Limitations & Future Work

  • Tasks are all multiple-choice decision-making; open-ended generation, tool use, and long-term collaboration scenarios are not covered.
  • Communication protocol is synchronous, fully connected broadcast; partial observability, async messaging, and structured organizational hierarchies are not tested.
  • Prompting interventions demonstrate the bottleneck is elicitation behavior, but no systematic solution at the training objective level is provided—future work needs RL/SFT dataset design to truly address this behavior.
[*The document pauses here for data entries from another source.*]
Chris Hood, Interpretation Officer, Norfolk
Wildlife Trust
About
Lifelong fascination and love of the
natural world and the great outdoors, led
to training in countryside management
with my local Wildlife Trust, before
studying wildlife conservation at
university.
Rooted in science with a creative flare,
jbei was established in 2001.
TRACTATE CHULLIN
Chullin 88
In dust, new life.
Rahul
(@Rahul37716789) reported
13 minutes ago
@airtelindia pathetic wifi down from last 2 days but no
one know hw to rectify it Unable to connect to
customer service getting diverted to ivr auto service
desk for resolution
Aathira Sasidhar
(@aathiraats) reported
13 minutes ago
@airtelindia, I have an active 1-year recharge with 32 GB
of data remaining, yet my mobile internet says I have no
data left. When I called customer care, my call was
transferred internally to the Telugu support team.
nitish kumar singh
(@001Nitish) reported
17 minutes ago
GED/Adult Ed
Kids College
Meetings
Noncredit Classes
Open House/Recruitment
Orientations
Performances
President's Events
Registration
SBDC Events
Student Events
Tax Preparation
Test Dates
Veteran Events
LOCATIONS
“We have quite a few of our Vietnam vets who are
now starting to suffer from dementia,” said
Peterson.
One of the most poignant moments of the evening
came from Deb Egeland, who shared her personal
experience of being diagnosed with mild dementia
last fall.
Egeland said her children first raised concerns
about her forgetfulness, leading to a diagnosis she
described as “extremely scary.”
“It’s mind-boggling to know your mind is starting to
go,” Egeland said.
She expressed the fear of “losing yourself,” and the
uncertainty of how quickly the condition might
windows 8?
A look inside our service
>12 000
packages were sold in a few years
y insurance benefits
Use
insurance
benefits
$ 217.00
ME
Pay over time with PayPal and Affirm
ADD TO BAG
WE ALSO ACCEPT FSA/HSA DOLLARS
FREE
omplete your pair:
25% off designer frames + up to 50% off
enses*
  • The 15 models include both closed and some open-source, with broad scale and family coverage, but no finer-grained attribution by training data or RLHF recipe.
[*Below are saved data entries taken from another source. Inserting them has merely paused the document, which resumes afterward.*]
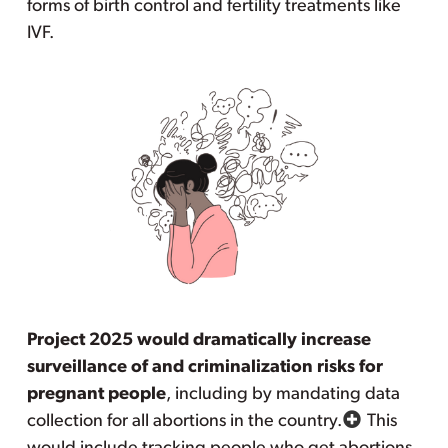
forms of birth control and fertility treatments like
IVF.
Project 2025 would dramatically increase
surveillance of and criminalization risks for
pregnant people
, including by mandating data
collection for all abortions in the country.
This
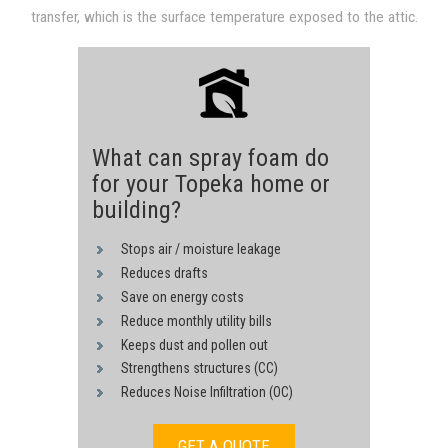
transfer, which is the surface temperature exposed to the attic.
through convection and conduction derived from hot sheathing.
Heat transfer is reduced proportional to a drop in the surface
The heat transfer process is driven by the 140F temperature of
temperature, since heat transfer in both convection and
the underside of the roof surface.
conduction are proportional to a temperature difference.
What can spray foam do
for your Topeka home or
building?
Stops air / moisture leakage
Reduces drafts
Save on energy costs
Reduce monthly utility bills
Keeps dust and pollen out
Strengthens structures (CC)
Reduces Noise Infiltration (OC)
GET A QUOTE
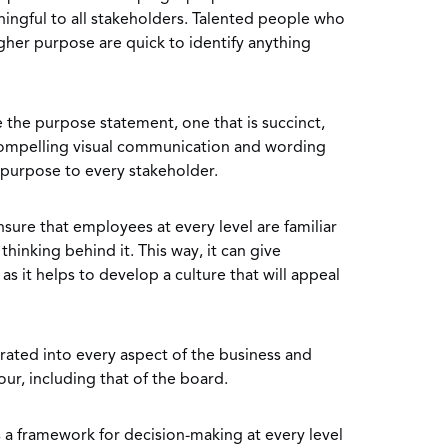
ningful to all stakeholders. Talented people who
igher purpose are quick to identify anything
e the purpose statement, one that is succinct,
mpelling visual communication and wording
 purpose to every stakeholder.
ensure that employees at every level are familiar
hinking behind it. This way, it can give
s it helps to develop a culture that will appeal
rated into every aspect of the business and
ur, including that of the board.
a framework for decision-making at every level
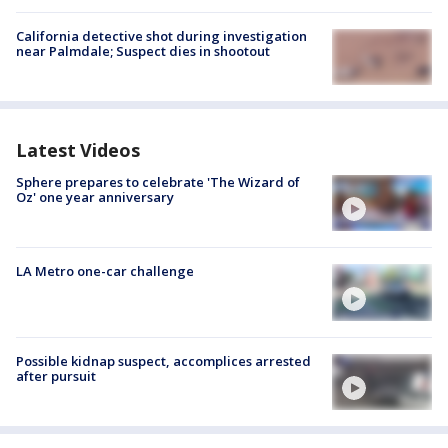
California detective shot during investigation
near Palmdale; Suspect dies in shootout
Latest Videos
Sphere prepares to celebrate 'The Wizard of
Oz' one year anniversary
LA Metro one-car challenge
Possible kidnap suspect, accomplices arrested
after pursuit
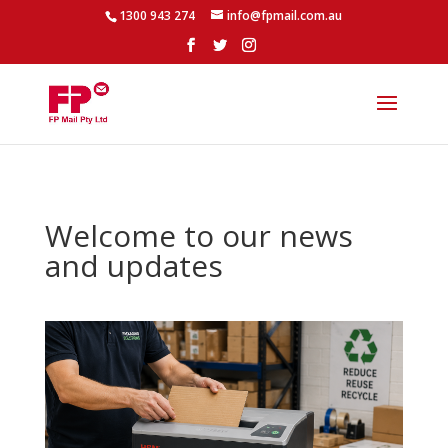
1300 943 274
info@fpmail.com.au
Welcome to our news
and updates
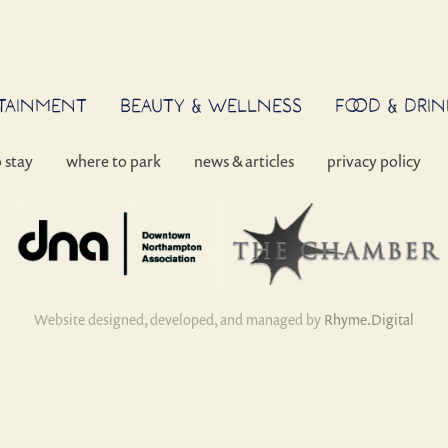
RTAINMENT
BEAUTY & WELLNESS
FOOD & DRIN
o stay
where to park
news & articles
privacy policy
Website designed, developed, and managed by
Rhyme.Digital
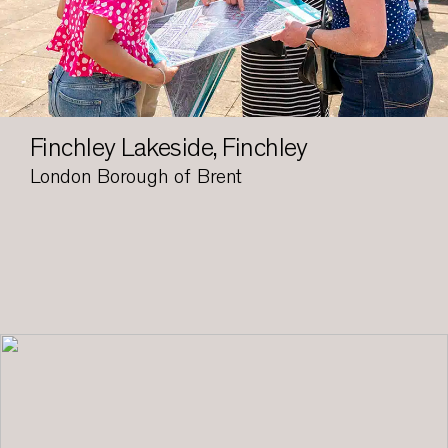
Finchley Lakeside, Finchley
London Borough of Brent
  • vs Du et al. on multi-agent debate: They assume debate automatically brings benefits; this paper directly refutes that—more debate can sometimes worsen performance, and the core bottleneck is unrelated to "debate quality".
  • vs Cemri et al. on LLM coordination failure: They observe coordination issues but lack controlled variables; HiddenBench isolates information asymmetry as the sole variable, enabling cleaner attribution.
  • vs Social Psychology Hidden Profile studies: This paper engineers the human psychology paradigm into an LLM evaluation template, showing many AI agent failure modes are isomorphic to human group failures—this "borrowing from social psychology for AI evaluation" opens many future directions.

Rating

  • Novelty: ⭐⭐⭐⭐⭐ Engineering the Hidden Profile paradigm into a scalable LLM benchmark is a pioneering bridge from social psychology to AI evaluation.
  • Experimental Thoroughness: ⭐⭐⭐⭐⭐ 15 models, 65 tasks, dual conditions, multi-dimensional ablation—rare breadth and attribution depth.
  • Writing Quality: ⭐⭐⭐⭐⭐ The logic chain pinpointing "failure mode to action selection" is clear and reproducible.
  • Value: ⭐⭐⭐⭐⭐ Provides the multi-agent LLM community with a clean evaluation tool and clear research direction (elicit-aware coordination), with lasting impact.